*** Task input ***

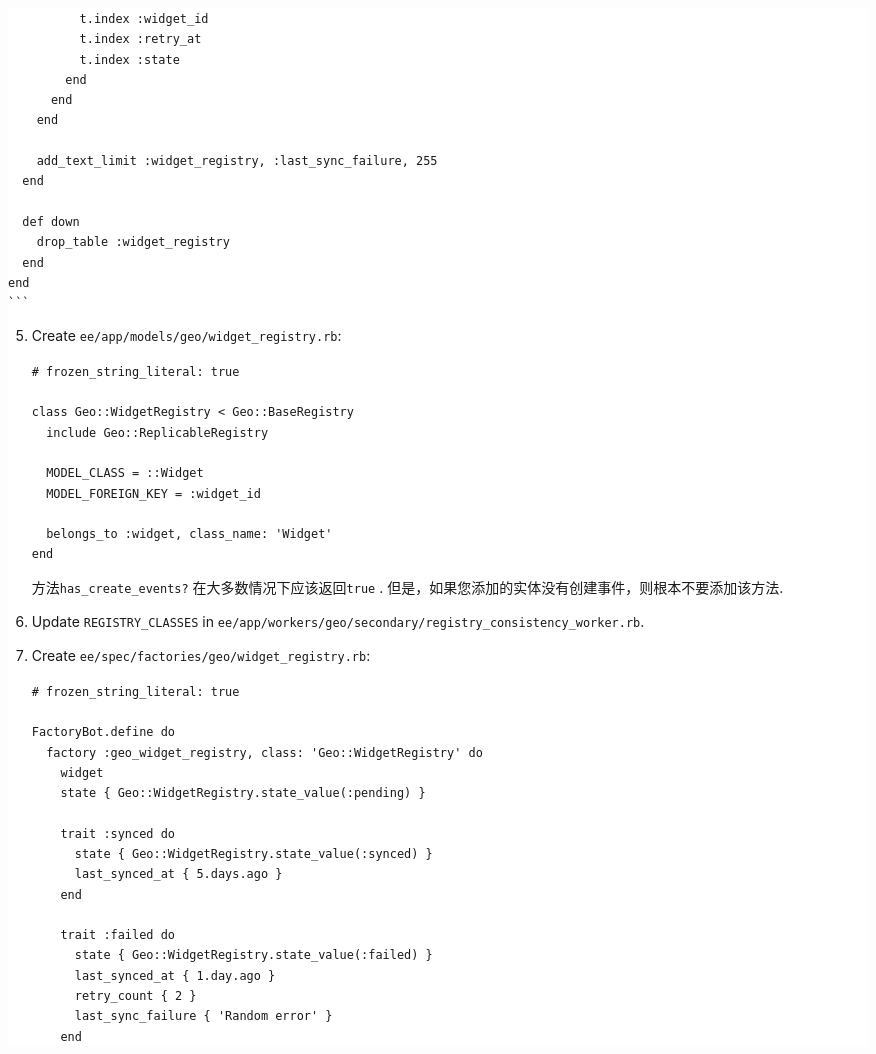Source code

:               t.index :widget_id
              t.index :retry_at
              t.index :state
            end
          end
        end

        add_text_limit :widget_registry, :last_sync_failure, 255
      end

      def down
        drop_table :widget_registry
      end
    end 
    ```

5.  Create `ee/app/models/geo/widget_registry.rb`:

    ```
    # frozen_string_literal: true

    class Geo::WidgetRegistry < Geo::BaseRegistry
      include Geo::ReplicableRegistry

      MODEL_CLASS = ::Widget
      MODEL_FOREIGN_KEY = :widget_id

      belongs_to :widget, class_name: 'Widget'
    end 
    ```

    方法`has_create_events?` 在大多数情况下应该返回`true` . 但是，如果您添加的实体没有创建事件，则根本不要添加该方法.

6.  Update `REGISTRY_CLASSES` in `ee/app/workers/geo/secondary/registry_consistency_worker.rb`.

7.  Create `ee/spec/factories/geo/widget_registry.rb`:

    ```
    # frozen_string_literal: true

    FactoryBot.define do
      factory :geo_widget_registry, class: 'Geo::WidgetRegistry' do
        widget
        state { Geo::WidgetRegistry.state_value(:pending) }

        trait :synced do
          state { Geo::WidgetRegistry.state_value(:synced) }
          last_synced_at { 5.days.ago }
        end

        trait :failed do
          state { Geo::WidgetRegistry.state_value(:failed) }
          last_synced_at { 1.day.ago }
          retry_count { 2 }
          last_sync_failure { 'Random error' }
        end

*** End of Task input ***

What this task involves:
The answer must be a single number: how many lines in the data above contain the string "state".

Expected output:
4